Le gouvernement tunisien enclenche une nouvelle phase de sa transition énergétique en misant résolument sur la mobilité électrique. Objectif affiché : atteindre 50 mille véhicules électriques en circulation d’ici 2030. Pour y parvenir, un dispositif fiscal et financier inédit entre en vigueur dès 2026, accompagné d’un vaste plan de déploiement d’infrastructures de recharge sur l’ensemble du territoire.
Un choc fiscal pour réduire le coût d’acquisition
Dans une communication publiée par l’Agence nationale pour la maîtrise de l’énergie (ANME), les autorités détaillent un ensemble de mesures intégrées dans la loi de finances 2026, visant à rendre les véhicules électriques et hybrides rechargeables réellement compétitifs face aux modèles thermiques.
Premier levier : l’exonération totale des droits de douane et de la taxe de consommation à l’importation.
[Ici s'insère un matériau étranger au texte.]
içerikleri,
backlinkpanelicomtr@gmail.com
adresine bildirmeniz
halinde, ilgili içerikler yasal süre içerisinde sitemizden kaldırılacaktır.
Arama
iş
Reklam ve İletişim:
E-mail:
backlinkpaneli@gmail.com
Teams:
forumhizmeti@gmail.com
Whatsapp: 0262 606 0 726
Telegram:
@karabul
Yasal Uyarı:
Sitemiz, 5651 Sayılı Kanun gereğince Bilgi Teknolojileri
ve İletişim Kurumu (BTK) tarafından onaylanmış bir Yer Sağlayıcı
À cela s’ajoute une réduction spectaculaire de la TVA, ramenée de 19% à 7%. Une baisse destinée à combler l’écart de prix à l’achat, principal frein à la démocratisation de ces véhicules.
Les avantages ne s’arrêtent pas à l’acquisition. Les propriétaires bénéficieront également d’une réduction de 50% sur les droits d’immatriculation (carte grise) et sur la vignette annuelle, allégeant ainsi le coût d’usage sur la durée.
Une prime directe et un soutien au crédit
Au-delà des incitations fiscales, le programme national de promotion de la mobilité électrique, entré en vigueur début 2026, introduit un mécanisme de soutien financier direct via le Fonds de transition énergétique (FTE).
Une prime de 10 mille dinars est accordée pour l’achat de tout véhicule électrique neuf destiné aux entreprises publiques, aux collectivités locales et aux professionnels. Une phase pilote cible en priorité les propriétaires de taxis individuels, secteur stratégique dans le paysage urbain.
Parallèlement, des facilités de financement sont prévues : l’État prend en charge une partie des marges d’intérêt appliquées aux crédits bancaires contractés pour l’achat d’un véhicule électrique. Une mesure qui vise à réduire le coût global du prêt et à encourager l’investissement des ménages comme des professionnels.
5 mille bornes pour accompagner la transition
La montée en puissance du parc électrique s’accompagne d’un plan d’infrastructures ambitieux : 5 mille bornes de recharge seront installées à travers le pays d’ici 2030. Ce maillage territorial est présenté comme une condition essentielle à l’adoption massive de la mobilité électrique, en garantissant accessibilité et autonomie aux usagers.
Derrière ces annonces, un impératif structurel : le secteur des transports pèse lourd dans le bilan énergétique national. Selon l’ANME, il représente environ 30% de la consommation finale d’énergie et plus d’un quart des émissions de gaz à effet de serre en Tunisie.
En visant 50 mille véhicules électriques à l’horizon 2030, les autorités entendent ainsi réduire la dépendance aux carburants fossiles, maîtriser la facture énergétique et accélérer la décarbonation du parc automobile tunisien.
Malgré une croissance récente du nombre de voitures électriques sur les routes tunisiennes – passant d’environ 250 en 2024 à quelque 570 à la fin du premier semestre 2025 – le parc demeure marginal. Seuls quelques centaines de véhicules électriques ont été vendus jusqu’à fin octobre 2025, sur un marché où des dizaines de milliers de voitures neuves continuent d’être importées et immatriculées chaque année.
Le nombre de véhicules électriques vendus a plus que doublé, mais il reste encore très limité alors que l’ambition affichée par les autorités est d’atteindre 125.000 voitures électriques et 12.000 bornes de recharge publiques à l’horizon 2035, selon Abdelhamid Gannouni, directeur de l’efficacité énergétique dans le secteur des transports à l’ANME, et responsable du projet de mobilité électrique en Tunisie.